Four tips for getting yourself out of a design jam.
Your pencils are sharpened and the page is blank. You’ve spent the last half hour watching cars, pouring a cup of coffee, and cleaning your keyboard without a thing to show for it. You’ve got designer’s block, my friend.
I find myself struggling to begin my creative process from time to time, and there are some tricks I’ve picked up along the way that actually work quite well for me. My own tricks, mind you, which may not work for you since everyone’s wired differently.
Don’t look at another designer’s work if at all possible.
This is counter-intuitive because some will tell you that looking for inspiration is exactly what you do want to do, but here’s why it doesn’t work for me. Browsing for a starting point means I’m trying to find something interesting in other people’s work, and when I do I can’t help but get the feeling that they’ve done exactly what I wanted to do. If I have a site open that I really, really like as I design, there’s no getting around the end product really, really looking like the original. Sure, I’ve added enough unique character to create an original work, and I may be the only one ever comparing the two side-by-side, but I’ll always know where the inspiration came from. If it’s too close to the original, it’s hard to live with the result.
A recent exchange with another designer went something like this:
“I really like what you’ve done here. It’s like you’ve taken the Apple aesthetic, the clean and simple look, and extended it to include the client’s brand. It doesn’t look like Apple, but as a designer I can see your influences.”
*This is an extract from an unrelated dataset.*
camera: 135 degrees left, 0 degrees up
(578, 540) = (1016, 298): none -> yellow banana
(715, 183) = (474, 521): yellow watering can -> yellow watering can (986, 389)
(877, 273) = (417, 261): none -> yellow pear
It was meant as a compliment of course, and infuriatingly, he was dead on the mark. The site in question looks nothing like anything Apple has ever done, and is heavily branded in the client’s favour, but once you have that comparison point, you know.
Throw a whole bunch of ideas on a canvas and see what sticks.
Start cruising your favourite stock provider for fresh type and photography, play around by searching for random words completely unrelated to what you’re working on, and hunt through your personal collections for any source imagery that might catch your eye. Some of the most effective work I’ve done comes from purposely moving into new territory, and using imagery I wouldn’t have found without doing some exploring.
Plan, or improvise. Either way, do your DD.
Some may be structured and have an orderly approach to the design process, starting from paper and progressing step-by-step to pixels; others might take pre-planning documents and jump immediately to their image-editor of choice. I find that different jobs require different approaches; some of them take a few sketchbook pages before I’m ready to start thinking in pixels, others will never touch the physical page.
What’s more important than a planned process, however, is the due diligence (DD) that must happen before a design begins. Gathering materials like existing branding, project objectives, content, and anything else available is essential for the design process.
I’ve done work where the only thing to go on has been a logo and a site name. No content, no brand guidelines, absolutely nothing but an idea and a handshake. Without fail, every time projects begin this way, the end result is a) unsatisfactory, b) expensive, and c) absolutely nothing like what I started with. The latter is most disappointing, because often I wasn’t able to build the site I really wanted to since the site’s goals (that weren’t pre-established) prevented it.
If it’s not working, throw it out.
This is probably the best tip I can give you. If you have an idea that has been stuck for a while, it’s a sign. The idea isn’t working, or at least it’s not working in its present form; ditch it. Save it first, then start a completely fresh idea.
Once you’re able to divorce yourself from your ideas to the point where you can get rid of something you were initially excited about, you’ll find that sometimes it takes 2, 5, or more revisions before you get the one idea that’s going to work for the job at hand.
This was a tricky one for me to learn, because there are some really great concepts that have fallen by the wayside simply because I couldn’t see my way through from start to finish. But once I started getting used to the idea of just trashing something that wasn’t working, I found that it became much easier to design myself out of a corner. And now that I’ve factored the potential for multiple revisions into my usual process, I’m finding my initial success rate of hitting the right solution the first or second try is going up nicely.